The NSSE (pronounced “Nessie”) is the National Survey of Student Engagement, and if you’re a first year or senior, you might have recently seen a link coming through your Beloit inbox (around Feb. 18) asking you to answer some questions. The aim of the survey is to measure student engagement. Student engagement in the NSSE has two elements: time and effort students devote to educational activities and how the college organizes itself to encourage student participation.
The NSSE is coordinated and administered by the Center for Postsecondary Research in the Indiana University of Education, and has been around since 1998. Beloit College has been involved twice before, in 2008 and 2011. The 2011 NSSE findings showed, for example, that 94 percent of first year students felt that Beloit College had a substantial commitment to their academic success.
The findings aren’t only about purely engagement in the classroom, but also tell us about students’ engagement with faculty and course materials outside of the classroom: 92 percent of seniors in 2011 reported at least occasionally discussing career plans with faculty members and 84 percent of first year students frequently discussed readings or ideas from coursework outside of class.
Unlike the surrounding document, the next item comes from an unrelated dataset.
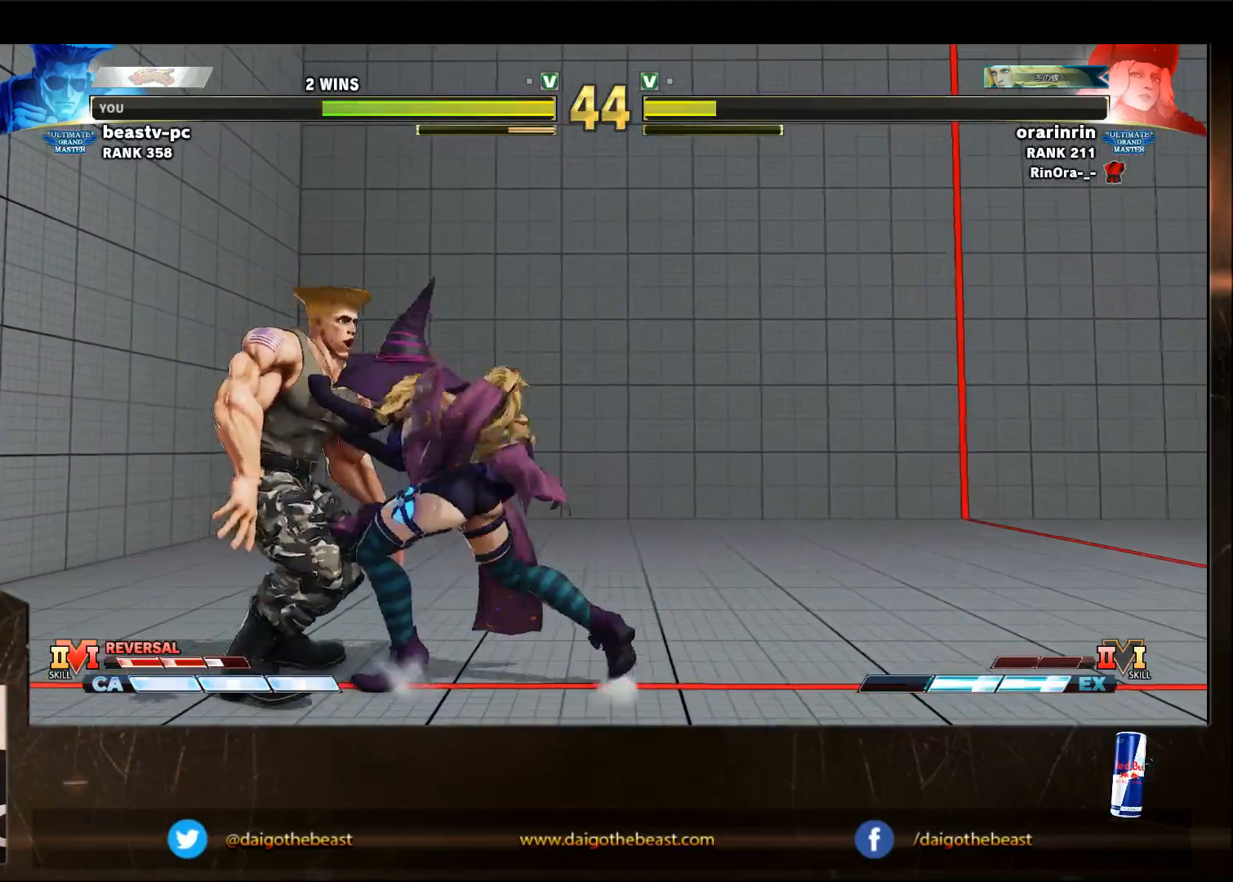
{"dt_ms": 500, "buttons": [], "left_stick": "down-left", "events": [[17, "left_stick", "down-left"]]}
The college will use the findings of the NSSE to enhance students’ experience. Past NSSE results for Beloit have been used successfully to apply for a TRIO grant, which fund the McNair Scholars Program and Student Support Services program, both of which support the success of low-income, minority, or first-generation college students.
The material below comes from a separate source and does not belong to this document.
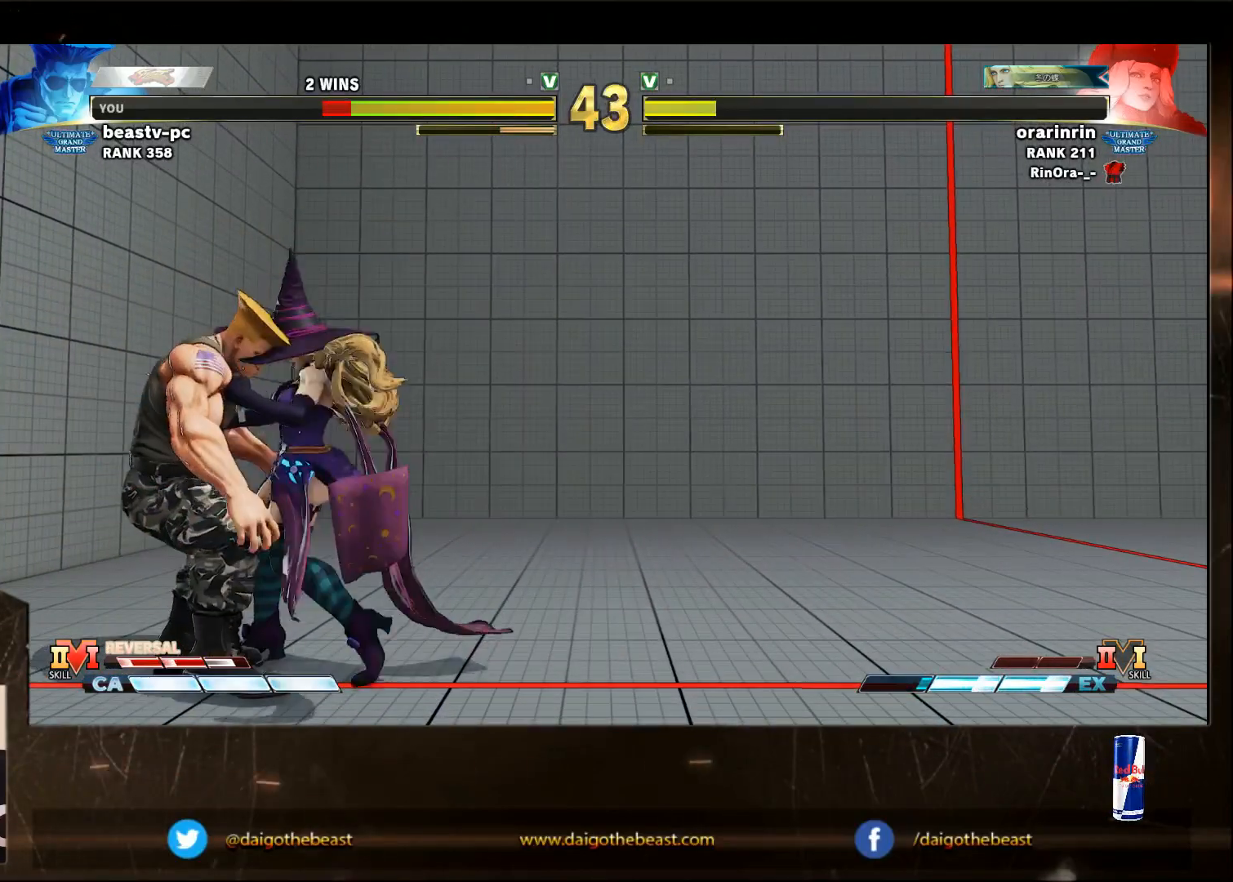
{"dt_ms": 500, "buttons": [], "left_stick": "down-left", "events": []}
The NSSE findings are of special interest to Beloit this year, as seniors who complete the NSSE will be the first cohort of students who have experienced the new curriculum and Advising Practicum.
“The college has so many exciting initiatives under way to support students to engage with their own education in meaningful ways. The NSSE findings will be one way we can tell if students are responding to these opportunities and engaging differently with their education than students in the past,” says Director of Strategic Research and Assessment Ellenor O’Byrne.